Clear creek is not so clear right now. Its very high and muddy. But clear creek does clear faster than an other river I've seen. I drive by it every day so when it's back down I'll post it here.


----------



## bobg12 (Jan 17, 2007)

Thanks! bobg


----------



## bobg12 (Jan 17, 2007)

I am going to hit Clear Creek this Saturday. I know the water is probably still high, but need to fish. I'm going to hit the top of the park using olive/black/brown wooly buggers, unless I see a hatch. If nothing is hitting I will hit the broken dam, and wade towards the hocking. With the water up something has to be holding at the confluence, be it smallies, spotted, or eyes. 

Hopefully it will not be a fool hardy venture, but I have the itch to be waist deep in water waving a stick. The Hocking is still up & dirty so clear creek seems reasonable. Probably little pressure due to the high water, and lack of good hatch, and low water clarity. bobg


----------



## billybob7059 (Mar 27, 2005)

Let me know how ya do. Today the creek was a lot lower and cleaner than the hocking more stained than muddy. I'd try a black bait so it stands out against the color of the water. good Luck


----------



## bobg12 (Jan 17, 2007)

Thanks for the heads up & will define after. bobg


----------



## bobg12 (Jan 17, 2007)

I was able to hit the creek around 3:30pm this Friday for quick recon prior to my weekend creek wade. I saw four vehicles parked at various river access points, all were from the Creekside meadows parking lot and above. None parked at the broken dam, or above Starner house.
I fished the written rock section, and the up & lower Fern picnic stretches. Water is still fairly high, and water is still pretty murky. You have to watch your step on the sides of several deep holes for fear of water going over your waders. (low water visibility) Current is fairly swift. 
As one would expect, fish are deep, either huddling in the slow deepest pools, or in semi swift 3-4 foot water holding on behind or next to the deeper root balls/logs/rocks. Also in the still points of the eddy out pockets. Water visibility is still very low. I should have brought buggers/streamers/nymphs with a heavier bead weight, to compensate for current & desired depth. I had to allow line to go limp now and then to acquire better depth, and will bring some better weighted ones for Saturday. (limp line - Bad fishing!) 
I got some hits in the upper fern Picnic area, but I failed to bring them in. Specifically on a long over hanging bank section. I did acquire two 10-11 inch browns on the lower Fern picnic area. Both were holding under a log strainer in moving but deep water. Casting is pretty short/crappy in this area, but the high/fast/cloudy water helped reduce the spook. 
There were two fly casters in the section below me, but was unable to check out what they were fishing.
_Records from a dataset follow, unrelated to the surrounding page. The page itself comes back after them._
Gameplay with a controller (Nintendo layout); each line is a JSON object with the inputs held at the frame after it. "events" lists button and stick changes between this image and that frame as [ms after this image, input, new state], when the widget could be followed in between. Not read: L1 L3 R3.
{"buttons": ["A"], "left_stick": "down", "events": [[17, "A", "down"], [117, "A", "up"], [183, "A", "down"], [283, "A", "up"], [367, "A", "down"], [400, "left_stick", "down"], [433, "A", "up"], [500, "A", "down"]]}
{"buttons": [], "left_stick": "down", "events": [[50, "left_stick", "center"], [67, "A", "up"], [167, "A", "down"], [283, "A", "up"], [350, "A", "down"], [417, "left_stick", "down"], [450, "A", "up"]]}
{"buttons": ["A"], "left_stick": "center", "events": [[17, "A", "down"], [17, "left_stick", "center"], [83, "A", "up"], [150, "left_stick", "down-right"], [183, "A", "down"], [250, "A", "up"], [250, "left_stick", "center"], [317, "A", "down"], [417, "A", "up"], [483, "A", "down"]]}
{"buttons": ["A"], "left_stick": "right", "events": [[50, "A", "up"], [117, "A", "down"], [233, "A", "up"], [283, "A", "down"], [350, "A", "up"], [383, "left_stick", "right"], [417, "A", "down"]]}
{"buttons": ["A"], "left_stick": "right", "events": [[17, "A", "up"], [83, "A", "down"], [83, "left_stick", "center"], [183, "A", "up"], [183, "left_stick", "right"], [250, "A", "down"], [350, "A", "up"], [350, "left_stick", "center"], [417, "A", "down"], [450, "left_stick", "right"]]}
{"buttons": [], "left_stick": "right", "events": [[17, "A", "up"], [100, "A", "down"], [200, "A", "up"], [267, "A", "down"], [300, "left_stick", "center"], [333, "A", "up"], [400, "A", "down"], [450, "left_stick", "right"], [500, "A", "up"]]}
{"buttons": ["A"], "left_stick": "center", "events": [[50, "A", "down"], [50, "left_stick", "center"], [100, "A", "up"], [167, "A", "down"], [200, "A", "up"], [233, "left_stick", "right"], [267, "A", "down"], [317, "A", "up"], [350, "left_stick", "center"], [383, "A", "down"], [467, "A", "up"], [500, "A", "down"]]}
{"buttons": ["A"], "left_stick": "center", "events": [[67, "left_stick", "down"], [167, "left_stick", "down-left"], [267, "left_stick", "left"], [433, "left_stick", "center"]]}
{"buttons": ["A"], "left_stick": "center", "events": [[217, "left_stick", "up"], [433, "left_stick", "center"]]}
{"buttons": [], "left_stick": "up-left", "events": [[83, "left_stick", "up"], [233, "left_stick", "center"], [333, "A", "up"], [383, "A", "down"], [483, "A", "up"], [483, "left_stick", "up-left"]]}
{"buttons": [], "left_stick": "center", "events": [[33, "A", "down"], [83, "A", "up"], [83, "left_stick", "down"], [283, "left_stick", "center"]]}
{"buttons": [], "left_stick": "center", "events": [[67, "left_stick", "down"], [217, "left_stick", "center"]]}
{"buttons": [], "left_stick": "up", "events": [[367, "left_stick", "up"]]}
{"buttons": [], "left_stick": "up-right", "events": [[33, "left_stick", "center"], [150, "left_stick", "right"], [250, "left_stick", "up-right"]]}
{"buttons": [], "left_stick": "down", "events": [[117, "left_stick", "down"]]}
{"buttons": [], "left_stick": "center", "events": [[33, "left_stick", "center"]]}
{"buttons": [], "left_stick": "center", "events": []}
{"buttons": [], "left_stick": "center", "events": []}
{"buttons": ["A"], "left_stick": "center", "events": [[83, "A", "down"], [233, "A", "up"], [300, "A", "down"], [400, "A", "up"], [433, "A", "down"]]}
Several folks appeared to be re coning/driving the stream for this weekend, and two trucks stopped to watch me fish & fail to catch fish on different occasions. 
If anyone plans on hitting it this weekend, realize the trout/smallies are in slow metabolism mode, that means you need to hit a pool/pocket/strainer with multiple multiple casts and hope you place it in front of his nose, or close. 

Tight lines! bobg


----------



## bobg12 (Jan 17, 2007)

I hit Clear Creek on Saturday. Water was way to cold, and did not get a single hit. Had to knock the ice out of my eyelets often. I saw several holdover size browns, but they were not interested in my offers. Interestingly, they were in 3 foot deep fast moving water. Almost made me want to look for a red. Someday they will stop stocking with sterile browns..... bobg


----------



## billybob7059 (Mar 27, 2005)

when I drove by the creek today it looked a ton better. heck I would call it clear creek again.


----------



## bobg12 (Jan 17, 2007)

Thanks for the heads up. I probably do Clear creek next weekend, but mainly for spring/warm up recon wader walk. Mainly upper park. 

Do you know of Johnston Covered Bridge access area of the stream? It is above the park. Is it worth a look/cast?

http://www.historicalparks.org/Johnston.htm

bobg


----------



## billybob7059 (Mar 27, 2005)

I am not familiar with this part of the creek. I normally just fish the park. I like to walk a small section of the stream at a time.


----------



## jholbrook (Sep 26, 2006)

I've been up to the covered bridge on two or three occasions. If I remember correctly, it is about a five minute drive from the western edge of the park. Definitely worth a look. 

Good to hear that someone had some success on Clear Creek. Your more recent trip sounds like the last three or four that I've made down there. Even so, as far as I'm concerned, it is the prettiest place to fish in all of Ohio.


----------



## bobg12 (Jan 17, 2007)

"prettiest place to fish in all of Ohio". I agree 100%. 

Saturday has a possible warm up, but with all snow cold water I doubt I'll get a hit. Clear creek is a hard stream to fish. Early spring warm ups always seem to produce good ones though. (feb/march) Hit either the top of the park in deep pocket water above/below deep pools, or the big deep pools down stream near fern Picnic area and lower stream. They always seem to produce in spring thaw. Use white-gray minnow/ brown-red crawdad/leach mimics, and when in doubt a black woolly bugger. 

They are hard to catch, but what great stream to fish in. "Match the hatch" does not always work when most of their food swims. bobg


----------



## bobg12 (Jan 17, 2007)

jholbrook,

Thanks for heads up about covered bridge. I drive up there this weekend to look. bobg


----------



## jholbrook (Sep 26, 2006)

The best I did recently was rolling two fish - one definitely a smallie, not sure about the other - by pulling a sculpin through some of the deep water on the upstream end of the park. I've been to the other places mentioned as well and did ok doing the kind of fishing some fly-fishermen do when the fly tackle isn't working. (Spinning gear with a shad rap and in-line spinner).

If I remember correctly, and I may not, there is some nice water around the bridge. Please give us a report if you make it out.


----------



## bobg12 (Jan 17, 2007)

"Please give us a report if you make it out." - will do. 

I am going to hit it on Saturday. There is supposed to be a warm up around 40 degrees, and might produce. Sculpin...hmm. I never thought of that, but seems very reasonable. I usually think of the Ozarks, Current River and such for fishing Sculpin mimic, but clear creek is very similar. Never thought of that & thanks for the heads up. bobg


----------



## bobg12 (Jan 17, 2007)

I got none today, and the water is clearing up rather nicely. It should make for some good early February nymphing/streamer fishing. bobg


----------



## bobg12 (Jan 17, 2007)

I'm going to hit lower creek this weekend & hope for a hit. I love fishing in the snow


----------



## riverKing (Jan 26, 2007)

fished it last week a little, caught four up to 10in on tiny marabou jigs


----------